The empress’s approval and her involvement to all of this.
The keeper’s smooth lies that was so obvious to me. I felt like I should be offended.
And beneath all those matters was something else entirely. Something I couldn’t put a name to.
But for the briefest moment in that hall, I had felt something brush against the edge of my memory.
Except it was gone before I could grasp it.
I disliked it intensely.
A man should own his own mind. Anything hiding in mine without permission would be evicted eventually.
Violently, if necessary.
When we returned to the Elysian Estate, Spiro was in the inner garden as instructed. He stood beside a fountain, looking down at a map spread over a stone bench. Bernard was with him, patiently answering questions.
The moment Spiro saw me, his face brightened.
I stepped down from the carriage.
"Father, you’re back before dinner."
"I did say I intended to."
The child nodded, "You did."
Such simple trust.
I approached and glanced at the map. "Still studying geography?"
Spiro nodded. "Sir Bernard showed me the trade routes."
"Did he now?"
Bernard bowed. "Only the public routes, Your Excellency."

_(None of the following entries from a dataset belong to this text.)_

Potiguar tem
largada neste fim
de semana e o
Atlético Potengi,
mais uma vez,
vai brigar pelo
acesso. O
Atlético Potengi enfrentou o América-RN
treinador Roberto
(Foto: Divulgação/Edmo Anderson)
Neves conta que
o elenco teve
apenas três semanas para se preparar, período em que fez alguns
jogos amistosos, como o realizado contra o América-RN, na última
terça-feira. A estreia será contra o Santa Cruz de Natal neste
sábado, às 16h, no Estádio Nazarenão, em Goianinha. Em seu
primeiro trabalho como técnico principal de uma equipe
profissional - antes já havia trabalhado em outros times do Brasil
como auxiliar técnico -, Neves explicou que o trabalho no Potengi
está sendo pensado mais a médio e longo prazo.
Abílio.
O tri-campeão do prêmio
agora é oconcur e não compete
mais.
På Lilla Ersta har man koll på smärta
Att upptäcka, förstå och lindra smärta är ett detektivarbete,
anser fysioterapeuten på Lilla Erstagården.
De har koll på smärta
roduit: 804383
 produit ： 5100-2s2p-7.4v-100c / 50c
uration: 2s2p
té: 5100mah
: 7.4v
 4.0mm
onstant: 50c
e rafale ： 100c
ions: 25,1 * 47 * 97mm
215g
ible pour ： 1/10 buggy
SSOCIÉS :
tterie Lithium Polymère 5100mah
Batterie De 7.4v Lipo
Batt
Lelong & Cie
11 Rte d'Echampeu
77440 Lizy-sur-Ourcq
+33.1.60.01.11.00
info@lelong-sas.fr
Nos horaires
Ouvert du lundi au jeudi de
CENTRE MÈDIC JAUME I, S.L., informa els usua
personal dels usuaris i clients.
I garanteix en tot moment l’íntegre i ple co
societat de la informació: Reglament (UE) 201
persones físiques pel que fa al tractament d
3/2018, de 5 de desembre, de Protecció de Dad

"Good. The private ones are family property."
Spiro looked up. "There are private routes?"
"Many things are private."
"Will I learn them too someday?"
"When you are ready."
His eyes shone. "Then I will work hard, Father."
I flicked his forehead lightly.
He blinked, stunned.
"Did I not tell you? Your current work is eating, sleeping, growing, and being a child."
"But learning is also part of growing, ah."
I stared at him.
This little thing.
Using logic against me again.
Abi laughed behind me.
I sighed. "Fine. But no more than an hour of maps before dinner."
Spiro smiled. "Yes, Father."
I looked at the map again, and my gaze fell unconsciously on the eastern region where Sonomi spread across the Lorillis Desert.
Golden ink marked the dunes.
A decorative choice, likely. It has always been that way.
Yet after what I had read today, the color bothered me.
I touched the edge of the map. And for a moment, the garden seemed quieter.
Then Spiro’s small hand slipped into mine.
"Father?"
The silence broke.
I looked down at the child. He seemed concerned.
I smiled automatically. "It is nothing."
He did not look convinced.
Truly, this child was too sharp.
I patted his head.
"Come. Let us eat or your uncle will become unbearable if he is not fed."
Abi gasped. "Don’t talk as if I am a pet."
"No. A pet would be better behaved."
Spiro giggled.
And just like that, the thoughts withdrew from my mind, buried once more beneath noise, warmth, and the absurdity of my household.
But I did not forget it.
I never forgot fun, interesting things. Especially if I could cause havoc with them.